The woodmen bent their heads, eagerly, to listen.
“It seems as if I have waded through a river of blood—fresh, warm blood, gushing, freely, from terrible wounds. I dreamed that I had been changed into a wolf, a beast with a human soul, and in that soul one thought only, vengeance on the Shawnee nation. In the light and in the darkness I sought that vengeance. The red braves fell around my path as the wheat falls around the reaper, yet I staid not my hand, for the cry went up for blood, rivers of it. On each victim I cut my mark, a Red Arrow, in remembrance of the wife that the red demons tore from me a year ago by the Muskingum. I was gifted with the cunning of a maniac, for at times I am mad. The wound on my head, that I received from a falling rafter on that fearful night when my wife was killed, affected my brain. In my madness I must have dreamed all these terrible things. Dreamed that I fashioned myself a wolf-skin like a wolf, and then struck down my foes. A hollow oak in the forest was my home; there I concealed my wolf-skin when my mad fit was over. Oh! it was a terrible dream.”
Boone and Kenton exchanged glances; they knew that the dream was a reality.

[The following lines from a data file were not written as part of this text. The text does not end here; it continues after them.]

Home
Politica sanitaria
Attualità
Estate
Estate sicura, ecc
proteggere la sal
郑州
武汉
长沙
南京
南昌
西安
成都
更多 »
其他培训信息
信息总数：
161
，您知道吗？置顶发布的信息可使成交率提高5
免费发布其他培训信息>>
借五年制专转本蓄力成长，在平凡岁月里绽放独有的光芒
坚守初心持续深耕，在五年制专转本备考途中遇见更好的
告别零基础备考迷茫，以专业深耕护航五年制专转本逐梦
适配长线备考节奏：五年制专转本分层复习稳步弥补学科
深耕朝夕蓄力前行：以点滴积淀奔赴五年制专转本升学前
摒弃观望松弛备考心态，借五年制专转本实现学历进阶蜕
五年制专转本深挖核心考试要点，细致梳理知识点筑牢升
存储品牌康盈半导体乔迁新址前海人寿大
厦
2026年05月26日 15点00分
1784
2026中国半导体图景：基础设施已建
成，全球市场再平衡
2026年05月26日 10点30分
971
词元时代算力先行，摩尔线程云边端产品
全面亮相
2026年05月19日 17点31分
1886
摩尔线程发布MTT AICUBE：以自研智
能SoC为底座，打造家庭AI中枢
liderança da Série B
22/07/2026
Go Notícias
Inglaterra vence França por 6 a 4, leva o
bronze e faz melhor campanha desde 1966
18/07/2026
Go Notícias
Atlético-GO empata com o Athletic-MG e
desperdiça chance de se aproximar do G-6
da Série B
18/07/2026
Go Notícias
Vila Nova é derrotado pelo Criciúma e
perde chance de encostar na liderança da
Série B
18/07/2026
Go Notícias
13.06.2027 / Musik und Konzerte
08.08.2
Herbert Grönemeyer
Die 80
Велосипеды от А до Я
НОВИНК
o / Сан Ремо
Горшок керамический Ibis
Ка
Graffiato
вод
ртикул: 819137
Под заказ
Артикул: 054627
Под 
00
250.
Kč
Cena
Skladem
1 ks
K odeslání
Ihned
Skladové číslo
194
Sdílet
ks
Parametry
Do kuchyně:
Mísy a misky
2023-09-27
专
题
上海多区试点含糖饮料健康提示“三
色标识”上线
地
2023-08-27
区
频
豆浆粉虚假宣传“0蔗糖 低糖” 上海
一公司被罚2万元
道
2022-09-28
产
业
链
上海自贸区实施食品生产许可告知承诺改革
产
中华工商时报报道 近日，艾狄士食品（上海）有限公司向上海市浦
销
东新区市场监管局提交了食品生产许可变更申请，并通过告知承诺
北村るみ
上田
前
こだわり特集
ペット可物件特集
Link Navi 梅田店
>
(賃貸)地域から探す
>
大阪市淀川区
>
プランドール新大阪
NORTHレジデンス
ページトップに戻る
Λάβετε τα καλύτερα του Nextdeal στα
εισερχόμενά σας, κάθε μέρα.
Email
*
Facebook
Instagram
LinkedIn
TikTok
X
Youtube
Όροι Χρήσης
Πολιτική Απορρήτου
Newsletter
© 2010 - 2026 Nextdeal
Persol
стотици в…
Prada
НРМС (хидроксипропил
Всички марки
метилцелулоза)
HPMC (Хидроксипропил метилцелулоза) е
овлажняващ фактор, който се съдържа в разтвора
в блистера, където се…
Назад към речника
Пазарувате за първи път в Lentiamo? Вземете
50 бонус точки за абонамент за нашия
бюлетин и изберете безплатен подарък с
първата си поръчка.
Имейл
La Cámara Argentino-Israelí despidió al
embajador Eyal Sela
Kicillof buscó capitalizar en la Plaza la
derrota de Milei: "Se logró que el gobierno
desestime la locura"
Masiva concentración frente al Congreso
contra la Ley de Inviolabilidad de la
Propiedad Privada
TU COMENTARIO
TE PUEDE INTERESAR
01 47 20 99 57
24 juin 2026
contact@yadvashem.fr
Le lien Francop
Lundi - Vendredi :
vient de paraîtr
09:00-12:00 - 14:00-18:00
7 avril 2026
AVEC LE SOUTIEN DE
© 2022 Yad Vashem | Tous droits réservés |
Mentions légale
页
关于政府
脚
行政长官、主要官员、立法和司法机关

Then the eyes of the stricken man, glaring around him, fell upon the strange disguise that covered his person.
“What is this?” he cried, in horror; “the skin of a wolf! Then it is not a dream! No, no, I see all clearly now; the near approach of death has cleared my eyes unto the truth. In my madness I have been like an avenging angel to the Shawnee nation. I see their tall forms around me now—masculine warriors—the tomahawk cut is on their skulls, and on their breast is graven in lines of warm blood the emblem of vengeance, the Red Arrow!”
Exhausted by the outburst, his head sunk back upon the knee of Boone.
“Heaven have mercy on his soul,” said the rough old Indian-fighter, solemnly.